O rastro do dinheiro vivo

Relatórios do Conselho de Controle de Atividades Financeiras mostram movimentações milionárias que tentavam esconder a origem dos recursos. Em um dos episódios citados pela Operação Contaminatio, a enteada de Yamawaki sacou R$ 1,38 milhão em notas em apenas quatro dias de dezembro de 2021. As mensagens indicam que o dinheiro seria entregue pessoalmente a Meira logo que o voo pousasse em Brasília.

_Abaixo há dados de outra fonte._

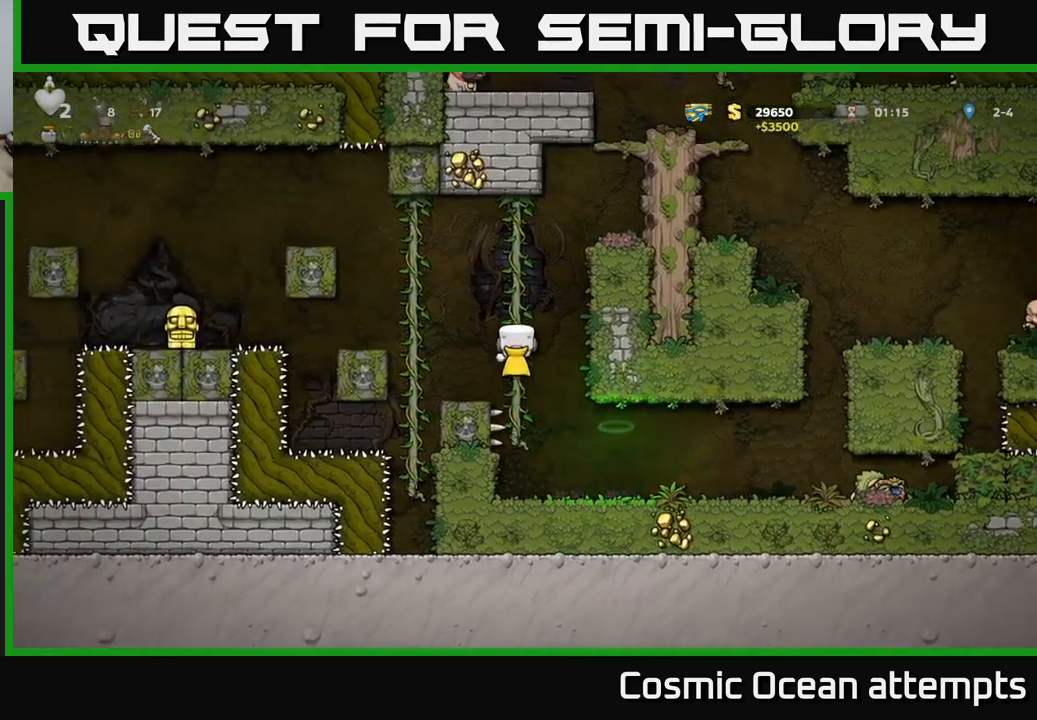
{"buttons": [], "left_stick": "center", "right_stick": "center", "events": [[366, "DPAD_UP", "up"]]}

A polícia registrou encontros presenciais em aeroportos, postos de gasolina e reuniões em São Paulo para tratar das entregas. Em uma das conversas, Yamawaki pede que Meira leve uma “bolsinha” para o encontro na pista de pouso. Em outra transação em Palmas, no Tocantins, o grupo teria movimentado R$ 2,5 milhões em dinheiro vivo.

Defesa contesta provas

A defesa de Adair Meira nega qualquer ligação do empresário com o crime organizado. Os advogados afirmam que ele não responde por atos de terceiros e que as suspeitas de transporte de valores não possuem provas concretas. A nota oficial contesta a autenticidade das mensagens e registros apresentados pelos investigadores.

A Operação Contaminatio pediu a prisão de seis pessoas envolvidas no núcleo político e financeiro do grupo criminoso. O Ministério Público acredita que o esquema servia para financiar candidaturas e expandir a influência da facção em órgãos públicos. O caso segue sob análise da Justiça enquanto a perícia termina de analisar o conteúdo dos celulares apreendidos.